Arbeitgeber müssen ihre Mitarbeiter auf Resturlaub hinweisen, um die Verjährungsregeln der §§ 194 ff. BGB in Gang zu setzen. Der EuGH hatte über ein Vorabentscheidungsersuchen (Rs. C-120/21) des Bundesarbeitsgerichts bezüglich der Abgeltung des bezahlten Jahresurlaubs (vgl. EiÜ 17/22), zu entscheiden. Dabei ging es um die Frage, ob der Lauf der Verjährungsfrist beginnen und enden kann, ohne dass der Arbeitgeber den Arbeitnehmer tatsächlich die Möglichkeit gegeben hat, seinen Urlaub in Anspruch zu nehmen. Laut EuGH verstößt eine nationale Regelung, bei der der Anspruch auf bezahlten Jahresurlaub nach Ablauf einer Frist von drei Jahren verjährt, gegen Art. 7 der RL 2003/88/EG und Art. 31 Abs. 2 GRCh, wenn der Arbeitgeber den Arbeitnehmer nicht tatsächlich in die Lage versetzt hat, diesen Anspruch wahrzunehmen. Begründet hat der EuGH seine Entscheidung damit, dass dem Arbeitnehmer als schwächere Partei innerhalb des Arbeitsverhältnisses nicht alleine die Pflicht obliegen könne, den Anspruch auch tatsächlich wahrzunehmen. Der Arbeitgeber habe zumindest eine Hinweis- und Aufforderungsverpflichtung. Andernfalls würde ein Verhalten gebilligt werden, dass zu einer unrechtmäßigen Bereicherung des Arbeitgebers führen würde. Das Bundesarbeitsgericht muss nun prüfen, inwieweit im vorliegenden Fall der Hinweis- und Aufforderungsverpflichtung nachgekommen wurde.
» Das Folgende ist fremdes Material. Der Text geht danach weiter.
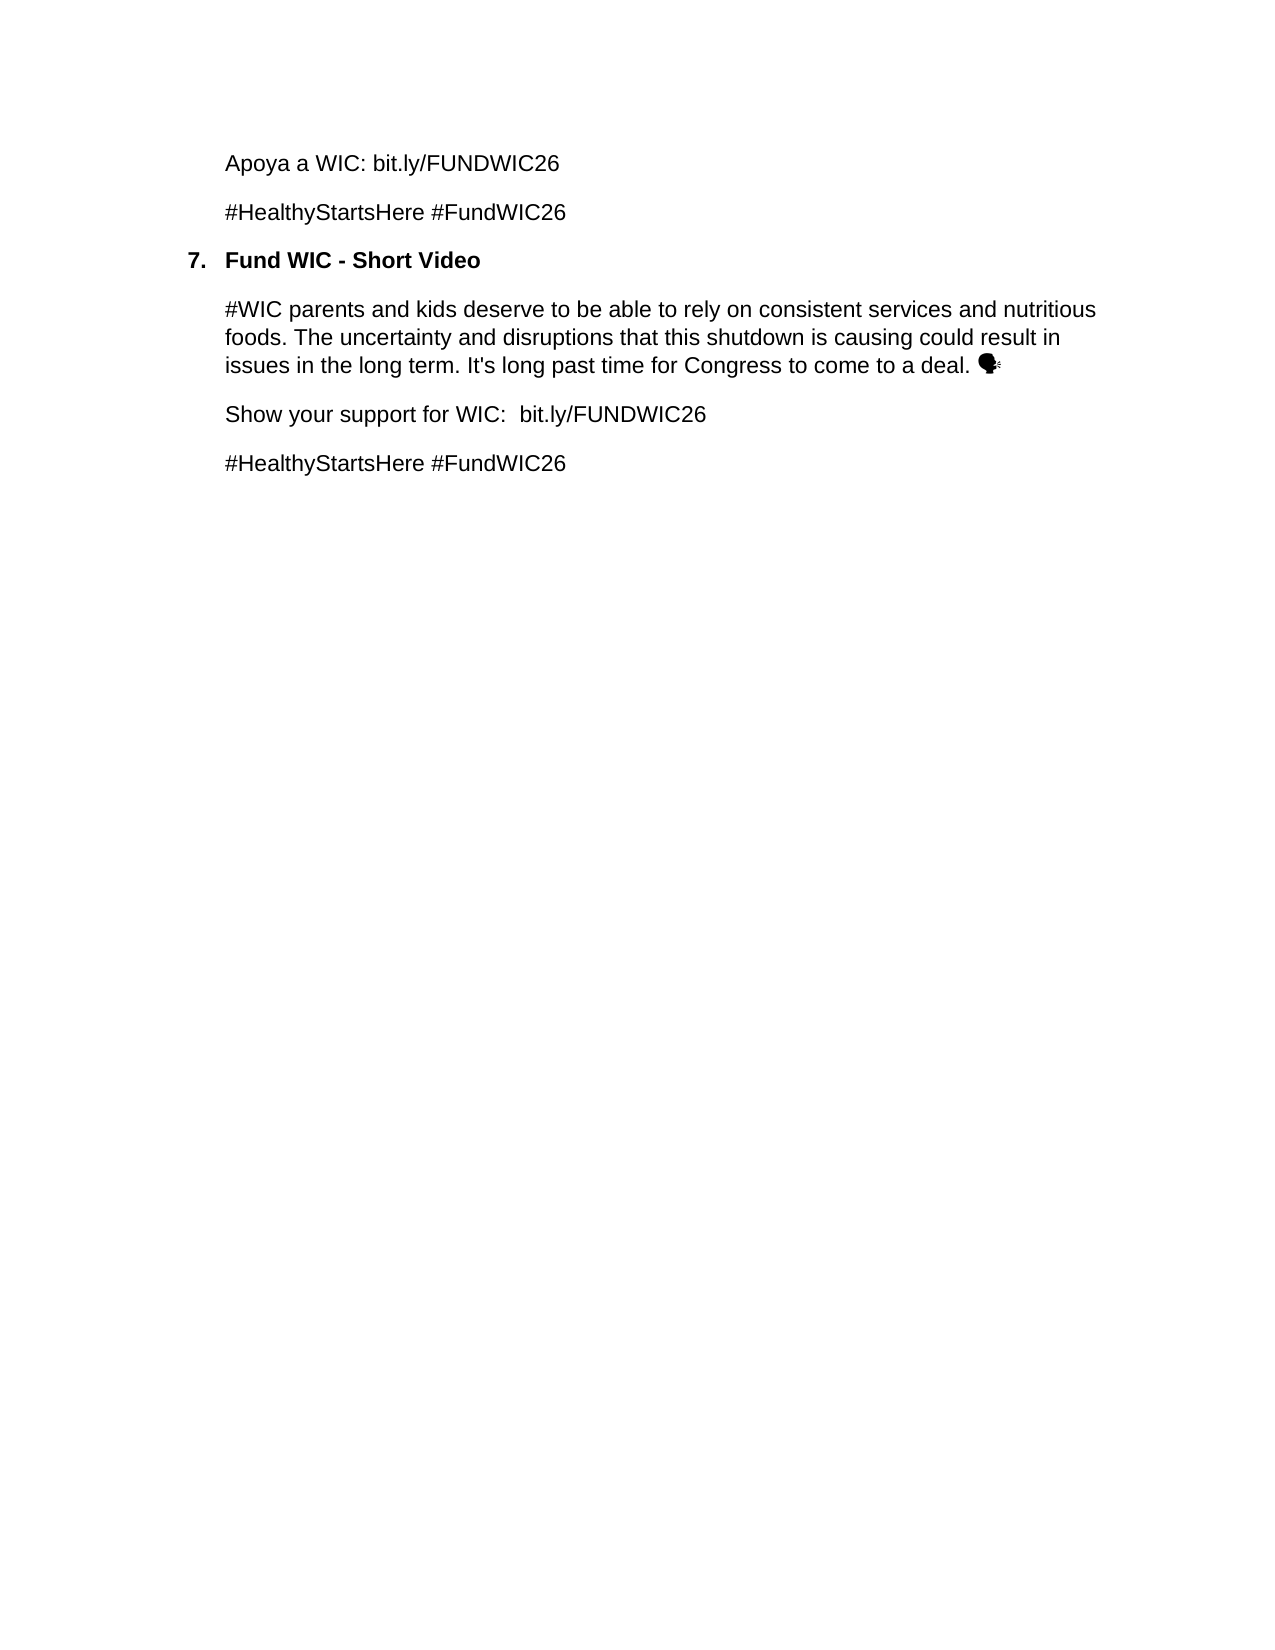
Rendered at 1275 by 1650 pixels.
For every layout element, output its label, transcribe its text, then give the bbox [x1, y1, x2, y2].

list Fund WIC - Short Video [187, 247, 1125, 274]
text Apoya a WIC: bit.ly/FUNDWIC26 [225, 150, 1125, 176]
text Show your support for WIC: bit.ly/FUNDWIC26 [225, 401, 1125, 427]
text #WIC parents and kids deserve to be able to rely on consistent services and nutritious foods. The uncertainty and disruptions that this shutdown is causing could result in issues in the long term. It's long past time for Congress to come to a deal. 🗣️ [225, 296, 1125, 378]
text #HealthyStartsHere #FundWIC26 [225, 199, 1125, 225]
text #HealthyStartsHere #FundWIC26 [225, 449, 1125, 476]
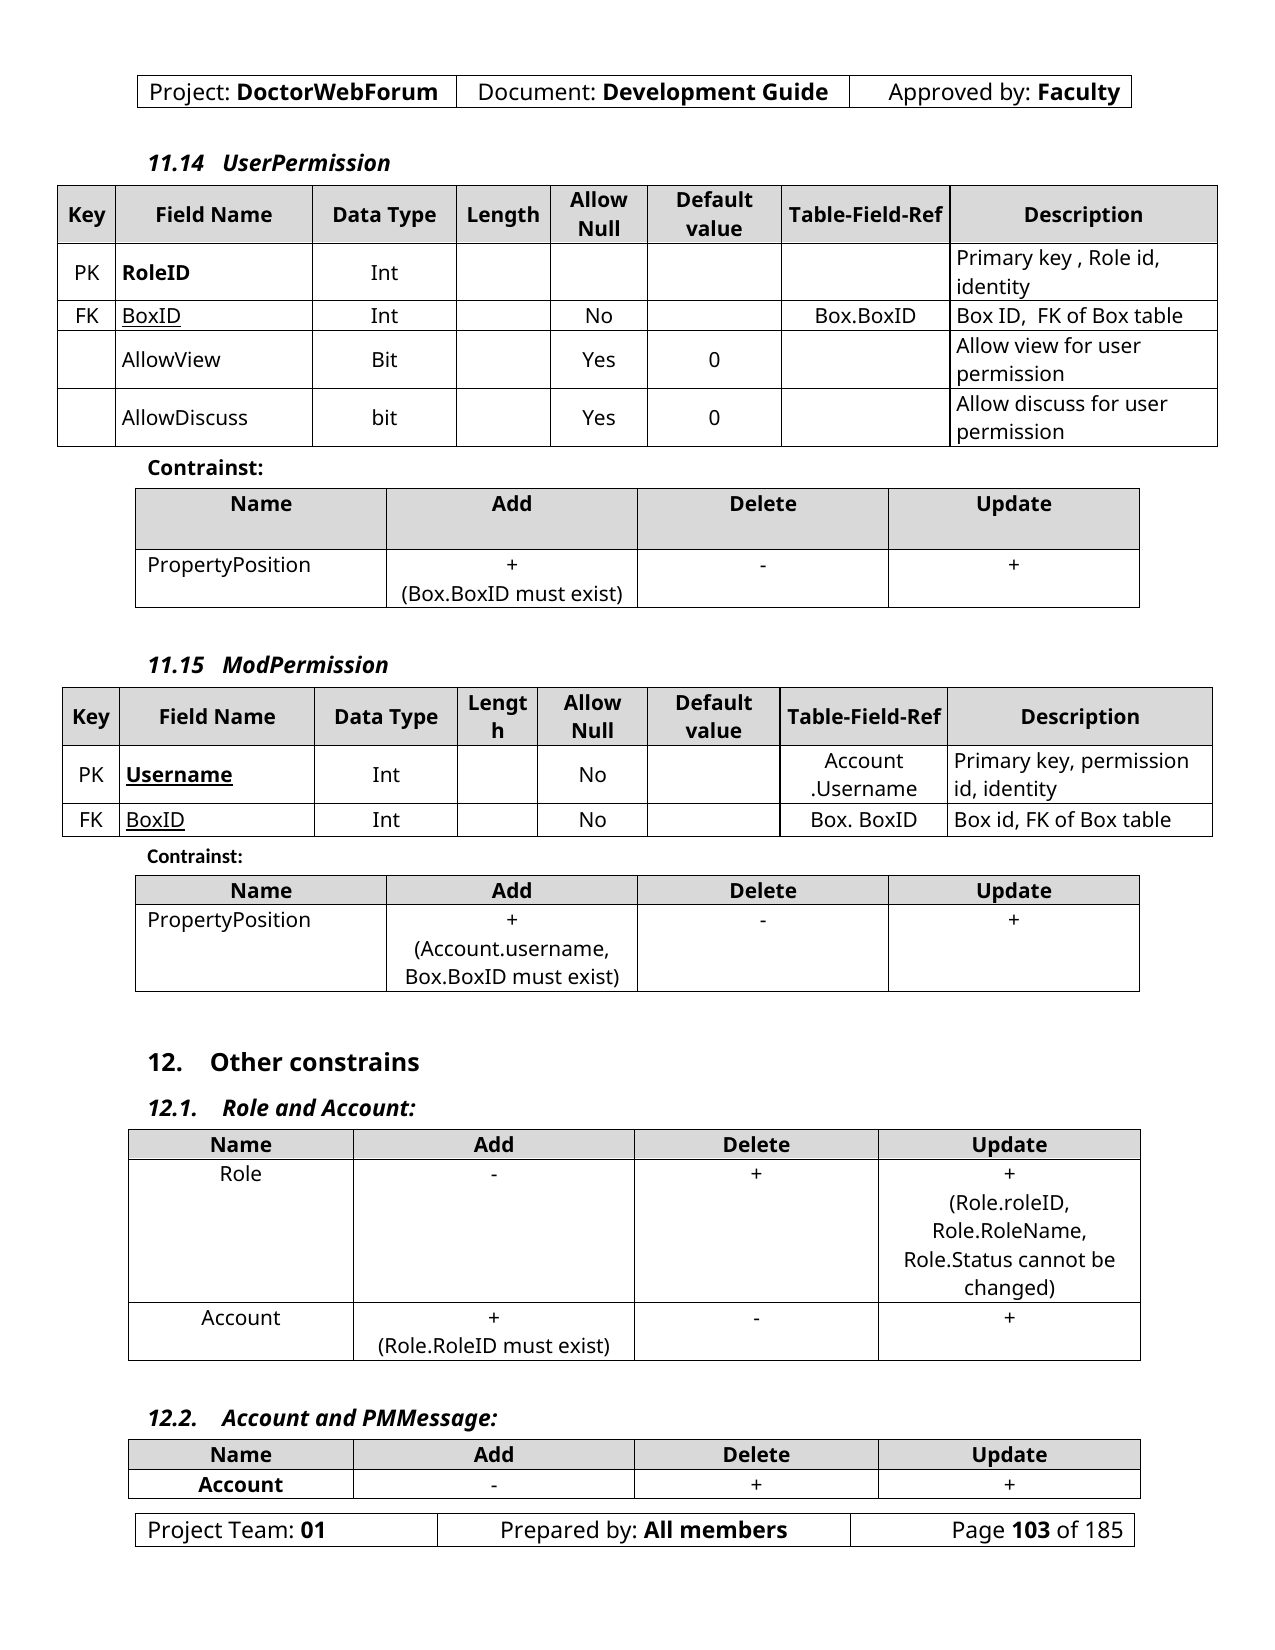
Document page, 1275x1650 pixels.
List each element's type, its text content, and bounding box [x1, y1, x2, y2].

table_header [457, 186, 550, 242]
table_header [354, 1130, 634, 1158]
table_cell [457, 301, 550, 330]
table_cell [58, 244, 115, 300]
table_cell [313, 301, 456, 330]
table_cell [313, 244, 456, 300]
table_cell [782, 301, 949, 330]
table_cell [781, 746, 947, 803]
subtitle Contrainst: [147, 843, 1128, 868]
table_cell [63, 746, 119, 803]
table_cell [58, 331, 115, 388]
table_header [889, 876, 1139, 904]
subtitle Other constrains [147, 1045, 1128, 1079]
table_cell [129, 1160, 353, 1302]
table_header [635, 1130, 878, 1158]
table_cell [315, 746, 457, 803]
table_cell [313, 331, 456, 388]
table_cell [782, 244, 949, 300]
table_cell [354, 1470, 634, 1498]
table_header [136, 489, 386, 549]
subtitle ModPermission [147, 649, 1128, 681]
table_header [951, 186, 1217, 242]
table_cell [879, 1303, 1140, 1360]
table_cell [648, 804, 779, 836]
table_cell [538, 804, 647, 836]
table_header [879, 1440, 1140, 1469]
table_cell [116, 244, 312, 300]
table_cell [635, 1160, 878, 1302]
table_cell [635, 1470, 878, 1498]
subtitle Role and Account: [147, 1092, 1128, 1123]
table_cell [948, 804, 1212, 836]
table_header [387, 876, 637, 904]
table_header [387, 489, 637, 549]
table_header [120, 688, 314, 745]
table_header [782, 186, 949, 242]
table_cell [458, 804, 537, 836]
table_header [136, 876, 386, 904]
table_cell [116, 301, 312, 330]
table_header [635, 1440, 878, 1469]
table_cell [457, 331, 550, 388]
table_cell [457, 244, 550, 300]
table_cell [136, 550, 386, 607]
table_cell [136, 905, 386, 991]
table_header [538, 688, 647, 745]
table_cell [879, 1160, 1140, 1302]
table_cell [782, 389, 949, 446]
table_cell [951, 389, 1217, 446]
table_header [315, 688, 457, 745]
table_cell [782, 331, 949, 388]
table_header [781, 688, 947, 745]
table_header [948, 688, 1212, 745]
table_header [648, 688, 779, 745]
subtitle UserPermission [147, 147, 1128, 178]
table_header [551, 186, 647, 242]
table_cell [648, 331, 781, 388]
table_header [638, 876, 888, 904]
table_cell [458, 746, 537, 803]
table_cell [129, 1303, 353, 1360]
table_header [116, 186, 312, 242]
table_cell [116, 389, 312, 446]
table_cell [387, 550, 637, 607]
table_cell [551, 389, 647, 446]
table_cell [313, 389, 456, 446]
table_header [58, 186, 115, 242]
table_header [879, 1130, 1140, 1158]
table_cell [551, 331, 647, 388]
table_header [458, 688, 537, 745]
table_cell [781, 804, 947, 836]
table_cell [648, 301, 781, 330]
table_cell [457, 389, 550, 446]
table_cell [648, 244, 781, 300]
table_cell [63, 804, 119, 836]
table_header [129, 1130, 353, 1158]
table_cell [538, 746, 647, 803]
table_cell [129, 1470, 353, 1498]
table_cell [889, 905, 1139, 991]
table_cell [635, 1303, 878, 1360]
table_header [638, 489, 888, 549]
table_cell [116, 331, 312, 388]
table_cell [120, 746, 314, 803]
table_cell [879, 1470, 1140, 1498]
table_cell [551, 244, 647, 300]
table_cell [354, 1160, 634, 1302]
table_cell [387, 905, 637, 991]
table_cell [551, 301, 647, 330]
subtitle Contrainst: [147, 453, 1128, 481]
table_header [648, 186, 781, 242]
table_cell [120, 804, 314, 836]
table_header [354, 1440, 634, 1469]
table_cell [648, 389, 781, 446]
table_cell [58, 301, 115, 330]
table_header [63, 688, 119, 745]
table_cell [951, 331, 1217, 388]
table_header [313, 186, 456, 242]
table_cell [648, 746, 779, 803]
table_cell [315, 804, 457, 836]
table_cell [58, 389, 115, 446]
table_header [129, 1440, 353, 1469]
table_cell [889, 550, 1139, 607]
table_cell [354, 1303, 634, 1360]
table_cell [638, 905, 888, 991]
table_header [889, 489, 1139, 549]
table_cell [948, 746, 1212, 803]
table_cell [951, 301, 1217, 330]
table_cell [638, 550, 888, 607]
subtitle Account and PMMessage: [147, 1402, 1128, 1433]
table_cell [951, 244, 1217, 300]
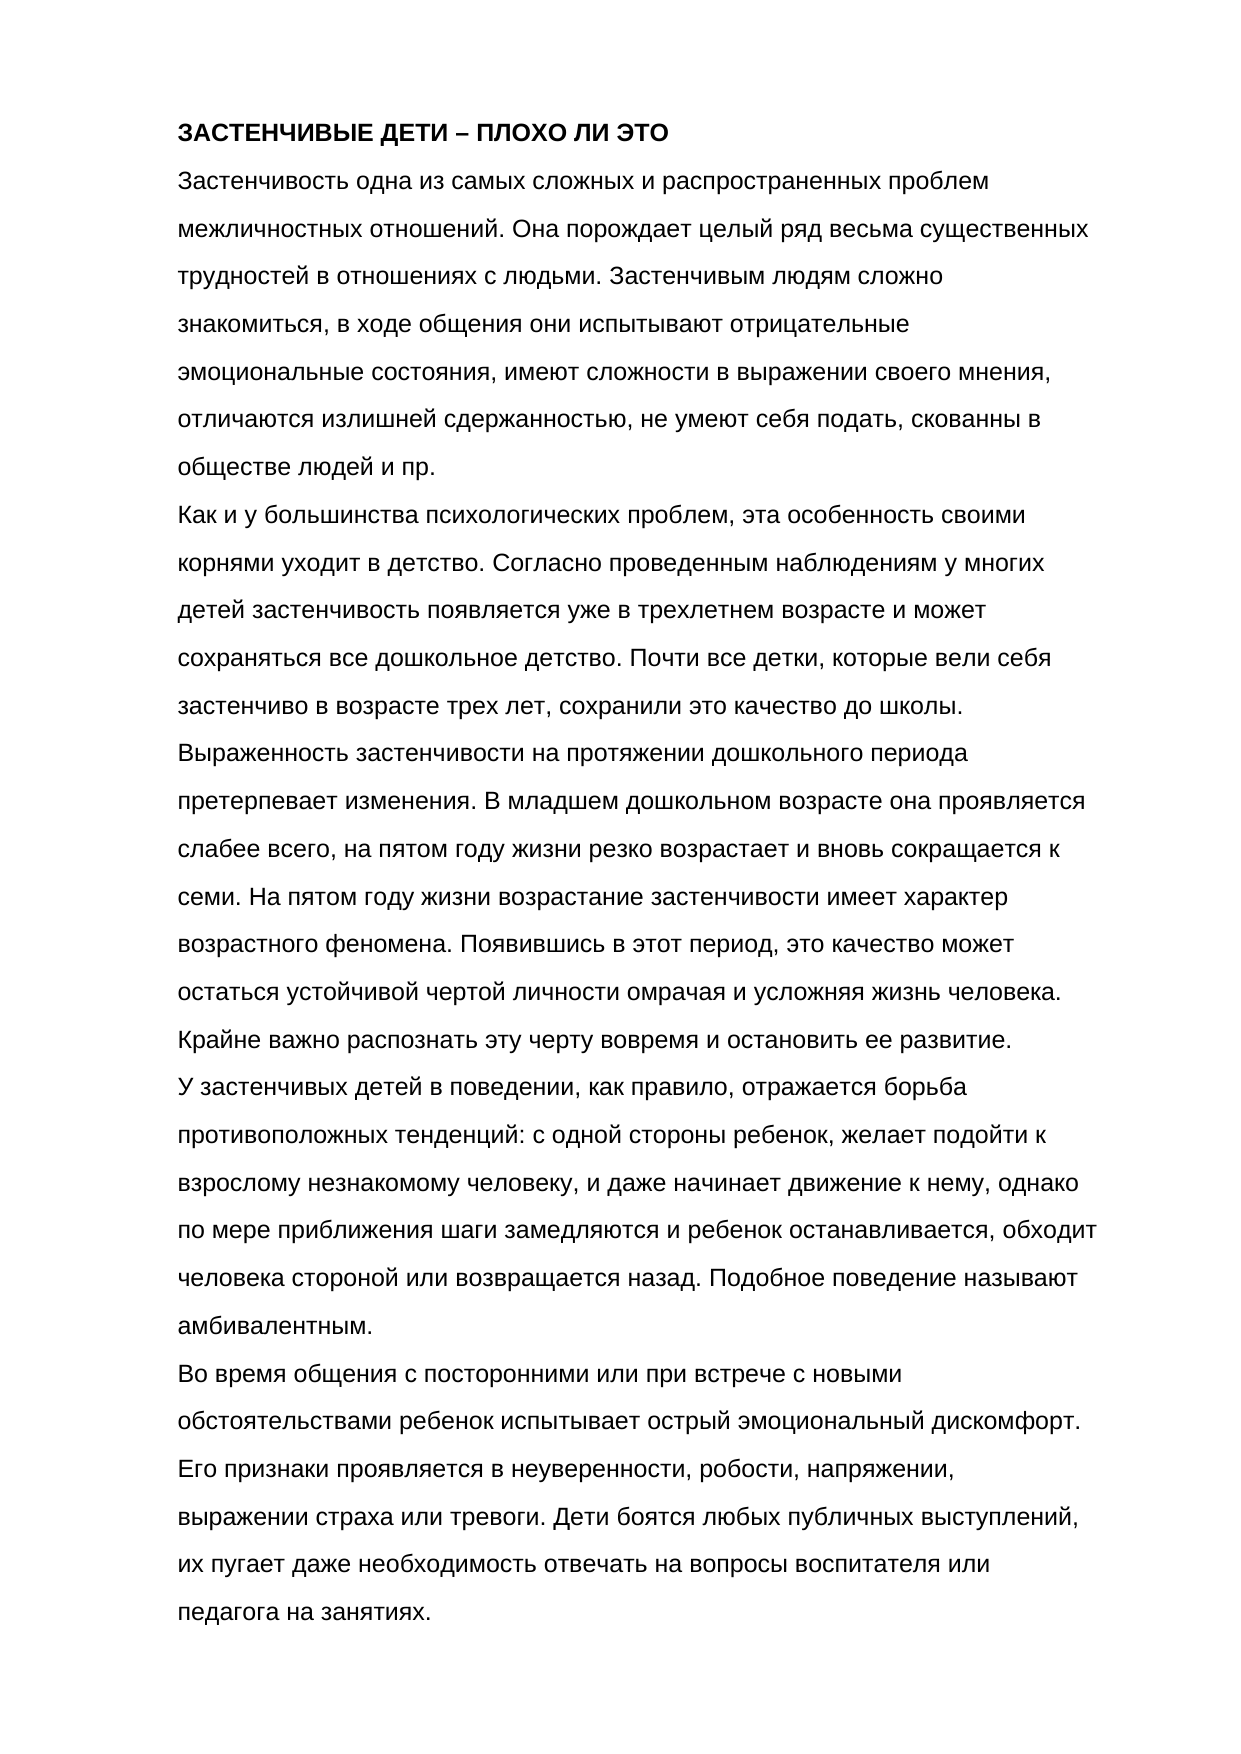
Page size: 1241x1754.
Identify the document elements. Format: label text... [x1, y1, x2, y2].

Unzulässigkeit ausgesetzter Überstellungsfristen im Asylverfahren EuGH

Am 22. September 2022 hat der EuGH zu zwei Vorabentscheidungsersuchen des Bundesverwaltungsgerichts bezüglich der Überstellungsfrist in Asylverfahren entschieden. In den Verfahren C-245/21 und C-248/21 ging es um die Frage, ob die Frist zur Überstellung eines Antragstellers von einem Mitgliedstaat in den gemäß der Dublin‑III‑Verordnung zuständigen Mitgliedstaat unterbrochen wird, wenn die Vollziehung der Überstellungsentscheidung von den Behörden auf Art. 27 Abs. 4 gestützt mit der Begründung ausgesetzt wird, diese sei aufgrund der COVID-19-Pandemie praktisch unmöglich. Der EuGH erteilte dem eine Absage, da hierdurch die zuständigen Behörden die Durchführung von Überstellungsentscheidungen aus einem Grund aussetzen könnten, der nicht in unmittelbarem Zusammenhang mit dem gerichtlichen Rechtsschutz der betroffenen Person stünde. Damit bestünde die Gefahr, der Überstellungsfrist jegliche Wirksamkeit zu nehmen, die Aufteilung der gesetzlichen Zuständigkeiten zwischen den Mitgliedstaaten zu verändern sowie die Bearbeitung von Anträgen auf internationalen Schutz dauerhaft zu verlängern. Folglich sei davon auszugehen, dass eine Aussetzung der Durchführung einer Überstellungsentscheidung nur dann angeordnet werden darf, um der betroffenen Person einen wirksamen gerichtlichen Rechtsschutz zu gewährleisten. Der EuGH folgte somit den Schluss­an­trägen des General­anwalts Pikamäe vom 2. Juni 2022 (vgl. EiÜ 21/22).